### WHAT IS NEEDED
Revise the entries below so that "ring" becomes "band" everywhere it appears, and leave everything else unchanged.

=== ROWS ===

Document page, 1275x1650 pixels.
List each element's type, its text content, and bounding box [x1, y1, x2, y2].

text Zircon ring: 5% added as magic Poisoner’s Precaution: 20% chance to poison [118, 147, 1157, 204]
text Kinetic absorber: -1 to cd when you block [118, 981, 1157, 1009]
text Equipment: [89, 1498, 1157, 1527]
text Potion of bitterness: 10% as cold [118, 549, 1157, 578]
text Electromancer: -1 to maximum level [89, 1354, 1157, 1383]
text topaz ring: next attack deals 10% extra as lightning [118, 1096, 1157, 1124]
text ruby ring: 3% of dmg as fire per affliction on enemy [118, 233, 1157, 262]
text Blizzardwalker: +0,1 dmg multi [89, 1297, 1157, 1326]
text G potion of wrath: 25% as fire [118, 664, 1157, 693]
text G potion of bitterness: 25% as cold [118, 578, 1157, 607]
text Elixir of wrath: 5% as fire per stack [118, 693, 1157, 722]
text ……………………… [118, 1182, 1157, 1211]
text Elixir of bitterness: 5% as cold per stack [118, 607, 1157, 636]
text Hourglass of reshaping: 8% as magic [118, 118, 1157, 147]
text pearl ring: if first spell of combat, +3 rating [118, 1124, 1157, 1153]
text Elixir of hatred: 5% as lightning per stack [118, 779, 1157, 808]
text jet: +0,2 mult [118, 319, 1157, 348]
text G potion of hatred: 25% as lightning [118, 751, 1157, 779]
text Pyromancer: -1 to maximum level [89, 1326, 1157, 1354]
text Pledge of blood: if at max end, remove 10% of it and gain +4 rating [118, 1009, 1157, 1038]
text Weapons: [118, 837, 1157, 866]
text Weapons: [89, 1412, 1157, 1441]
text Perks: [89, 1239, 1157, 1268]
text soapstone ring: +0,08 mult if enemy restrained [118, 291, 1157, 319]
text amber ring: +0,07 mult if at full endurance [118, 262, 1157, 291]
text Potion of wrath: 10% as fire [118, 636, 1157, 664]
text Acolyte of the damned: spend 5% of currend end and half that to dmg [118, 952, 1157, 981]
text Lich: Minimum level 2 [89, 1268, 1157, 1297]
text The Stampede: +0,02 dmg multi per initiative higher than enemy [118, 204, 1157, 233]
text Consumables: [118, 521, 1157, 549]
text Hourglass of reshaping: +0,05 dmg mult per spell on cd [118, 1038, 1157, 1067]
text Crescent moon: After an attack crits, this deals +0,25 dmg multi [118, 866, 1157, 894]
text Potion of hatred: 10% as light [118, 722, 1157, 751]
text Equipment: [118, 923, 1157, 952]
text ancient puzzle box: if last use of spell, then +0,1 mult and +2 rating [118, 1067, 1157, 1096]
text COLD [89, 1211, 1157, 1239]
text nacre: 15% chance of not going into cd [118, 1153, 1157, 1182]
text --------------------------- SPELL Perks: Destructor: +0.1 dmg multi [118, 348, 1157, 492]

===

### EXERCISE SOLUTION
Document page, 1275x1650 pixels.
List each element's type, its text content, and bounding box [x1, y1, x2, y2].

text Zircon band: 5% added as magic Poisoner’s Precaution: 20% chance to poison [118, 147, 1157, 204]
text Kinetic absorber: -1 to cd when you block [118, 981, 1157, 1009]
text Equipment: [89, 1498, 1157, 1527]
text Potion of bitterness: 10% as cold [118, 549, 1157, 578]
text Electromancer: -1 to maximum level [89, 1354, 1157, 1383]
text topaz band: next attack deals 10% extra as lightning [118, 1096, 1157, 1124]
text ruby band: 3% of dmg as fire per affliction on enemy [118, 233, 1157, 262]
text Blizzardwalker: +0,1 dmg multi [89, 1297, 1157, 1326]
text G potion of wrath: 25% as fire [118, 664, 1157, 693]
text G potion of bitterness: 25% as cold [118, 578, 1157, 607]
text Elixir of wrath: 5% as fire per stack [118, 693, 1157, 722]
text ……………………… [118, 1182, 1157, 1211]
text Elixir of bitterness: 5% as cold per stack [118, 607, 1157, 636]
text Hourglass of reshaping: 8% as magic [118, 118, 1157, 147]
text pearl band: if first spell of combat, +3 rating [118, 1124, 1157, 1153]
text Elixir of hatred: 5% as lightning per stack [118, 779, 1157, 808]
text jet: +0,2 mult [118, 319, 1157, 348]
text G potion of hatred: 25% as lightning [118, 751, 1157, 779]
text Pyromancer: -1 to maximum level [89, 1326, 1157, 1354]
text Pledge of blood: if at max end, remove 10% of it and gain +4 rating [118, 1009, 1157, 1038]
text Weapons: [118, 837, 1157, 866]
text Weapons: [89, 1412, 1157, 1441]
text Perks: [89, 1239, 1157, 1268]
text soapstone band: +0,08 mult if enemy restrained [118, 291, 1157, 319]
text amber band: +0,07 mult if at full endurance [118, 262, 1157, 291]
text Potion of wrath: 10% as fire [118, 636, 1157, 664]
text Acolyte of the damned: spend 5% of currend end and half that to dmg [118, 952, 1157, 981]
text Lich: Minimum level 2 [89, 1268, 1157, 1297]
text The Stampede: +0,02 dmg multi per initiative higher than enemy [118, 204, 1157, 233]
text Consumables: [118, 521, 1157, 549]
text Hourglass of reshaping: +0,05 dmg mult per spell on cd [118, 1038, 1157, 1067]
text Crescent moon: After an attack crits, this deals +0,25 dmg multi [118, 866, 1157, 894]
text Potion of hatred: 10% as light [118, 722, 1157, 751]
text Equipment: [118, 923, 1157, 952]
text ancient puzzle box: if last use of spell, then +0,1 mult and +2 rating [118, 1067, 1157, 1096]
text COLD [89, 1211, 1157, 1239]
text nacre: 15% chance of not going into cd [118, 1153, 1157, 1182]
text --------------------------- SPELL Perks: Destructor: +0.1 dmg multi [118, 348, 1157, 492]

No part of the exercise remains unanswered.